Pékin accentue le travail en coulisses pour influencer l’opinion canadienne

GUANGZHOU, Chine — Il était un jeune homme curieux de 23 ans dans une gare de train grouillante quelque part en Chine, au coeur de la saison du Nouvel An chinois, la plus achalandée. Ses deux amis et lui-même n’avaient pas de billet, mais cela avait peu d’importance.

«C’était merveilleux», a dit le premier ministre Justin Trudeau cette semaine à Pékin, alors qu’il se remémorait son premier périple dans ce pays à l’âge adulte. Il avait mis les pieds en Chine auparavant, bien sûr — enfant, avec son père en visite officielle —, mais ce voyage était différent.

«Les paysages que j’ai pu voir, ce que j’ai découvert sur moi en parcourant la Chine a été extraordinaire», a-t-il relaté.

M. Trudeau a fait référence maintes fois au caractère formateur de ses expériences en sac à dos en Chine cette semaine, alors qu’il a tenté de vanter les vertus d’une multiplication par deux du nombre de touristes chinois l’an prochain. Avec sa recherche d’un accord de libre-échange, la hausse du tourisme fait aussi partie d’un plan d’envergure pour accroître les relations avec une Chine en ascension économique.

Les tentatives de susciter un élan touristique surviennent parallèlement à des préoccupations sur une forme plus malveillante d’influence interculturelle — un effort délibéré et sans précédent par le président chinois Xi Jinping de projeter une image de puissance de son pays de manières perçues par certains comme de l’ingérence politique internationale.

«La Chine a effectivement une stratégie pour influencer l’opinion publique et l’opinion politique dans d’autres pays sur des enjeux qui sont importants pour la Chine», a souligné David Mulroney, ancien ambassadeur du Canada en Chine et conseiller en sécurité nationale.

Sous la direction de Xi Jinping, la Chine a entrepris une campagne coordonnée connue sous le nom de «front uni» pour exercer une influence sur les événements dans des pays étrangers, incluant le Canada, a indiqué M. Mulroney.

Cela inclut de mobiliser les étudiants chinois et tirer profit de la diaspora au Canada.
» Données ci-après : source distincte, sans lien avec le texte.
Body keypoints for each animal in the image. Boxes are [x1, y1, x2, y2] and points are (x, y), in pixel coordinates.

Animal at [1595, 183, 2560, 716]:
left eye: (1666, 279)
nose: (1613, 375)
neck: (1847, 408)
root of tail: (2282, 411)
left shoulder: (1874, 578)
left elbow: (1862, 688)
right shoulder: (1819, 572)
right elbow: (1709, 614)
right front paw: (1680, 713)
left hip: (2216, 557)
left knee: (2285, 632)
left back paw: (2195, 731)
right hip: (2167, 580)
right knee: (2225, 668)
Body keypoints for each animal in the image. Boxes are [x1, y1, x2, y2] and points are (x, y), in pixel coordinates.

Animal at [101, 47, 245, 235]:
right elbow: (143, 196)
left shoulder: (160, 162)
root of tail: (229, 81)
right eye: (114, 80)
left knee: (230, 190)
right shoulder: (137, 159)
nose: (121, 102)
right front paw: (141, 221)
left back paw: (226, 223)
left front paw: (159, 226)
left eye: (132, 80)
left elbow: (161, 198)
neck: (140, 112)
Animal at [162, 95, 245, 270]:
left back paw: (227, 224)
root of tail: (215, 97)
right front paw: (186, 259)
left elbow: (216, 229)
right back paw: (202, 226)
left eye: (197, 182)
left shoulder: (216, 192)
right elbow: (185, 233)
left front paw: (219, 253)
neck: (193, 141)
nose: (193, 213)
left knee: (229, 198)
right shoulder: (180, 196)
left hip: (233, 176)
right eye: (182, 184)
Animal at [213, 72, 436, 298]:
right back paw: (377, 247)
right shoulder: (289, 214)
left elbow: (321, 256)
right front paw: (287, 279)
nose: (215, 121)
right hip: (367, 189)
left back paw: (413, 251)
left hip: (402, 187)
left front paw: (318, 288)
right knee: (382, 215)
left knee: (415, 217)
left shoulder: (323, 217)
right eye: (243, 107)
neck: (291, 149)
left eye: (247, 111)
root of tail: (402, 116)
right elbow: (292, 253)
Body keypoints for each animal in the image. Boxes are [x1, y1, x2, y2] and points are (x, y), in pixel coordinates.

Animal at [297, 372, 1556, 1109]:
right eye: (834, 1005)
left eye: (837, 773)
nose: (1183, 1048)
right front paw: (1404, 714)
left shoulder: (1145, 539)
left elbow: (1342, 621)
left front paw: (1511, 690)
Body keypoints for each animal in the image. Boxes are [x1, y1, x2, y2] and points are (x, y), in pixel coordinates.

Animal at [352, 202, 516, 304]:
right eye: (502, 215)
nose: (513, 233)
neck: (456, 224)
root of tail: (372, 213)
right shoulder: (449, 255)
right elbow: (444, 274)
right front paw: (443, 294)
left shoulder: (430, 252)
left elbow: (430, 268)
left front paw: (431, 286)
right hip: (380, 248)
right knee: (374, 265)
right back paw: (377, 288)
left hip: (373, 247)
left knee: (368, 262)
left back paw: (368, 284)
Lors de visites de dirigeants chinois à Ottawa, l’ambassade chinoise a transporté par autobus des étudiants de Kingston et de Montréal pour faire un contrepoids aux manifestations inévitables contre le gouvernement chinois, a-t-il relevé.

Les manifestations d’opposition sont courantes, que ce soit contre le traitement des minorités religieuses au Tibet ou en réaction aux allégations de trafic d’organes.

«Les communistes chinois associent avec succès le patriotisme au soutien pour le parti et le gouvernement», a souligné M. Mulroney. Des étudiants chinois à l’étranger sont souvent froissés en lisant des critiques de leur pays et se sentent piégés, ce qui peut les amener à être de «super patriotes».

Il y a des similitudes avec ce que fait le Canada aux États-Unis pour vanter les vertus de l’Accord de libre-échange nord-américain (ALÉNA) auprès du Congrès, des gens d’affaires et d’autres acteurs — à une différence clé près.

«Nous le faisons de façon transparente, nous le faisons publiquement. La manière de la Chine est différente dans sa volonté d’utiliser les groupes de la diaspora, des gens qui ont des intérêts économiques en Chine, pour travailler en coulisses», a expliqué M. Mulroney.

«Il s’agit d’une forme d’interférence dans les affaires canadiennes», a-t-il ajouté.

M. Mulroney a soutenu que ces efforts comportaient aussi des pressions sur les universitaires et les journalistes pour écrire de façon favorable sur la Chine.

Durant le séjour de M. Trudeau, le «Global Times», dirigé par le Parti communiste, a publié un éditorial s’en prenant avec force à la couverture médiatique canadienne sur la Chine.

Malgré la nouvelle posture de la Chine sous Xi Jinping, le Canada n’a pas d’autre choix que de s’investir et de tenter d’accroître les relations même s’il y a certaines sérieuses implications, a aussi fait valoir Paul Evans, un expert de la Chine à l’Université de la Colombie-Britannique.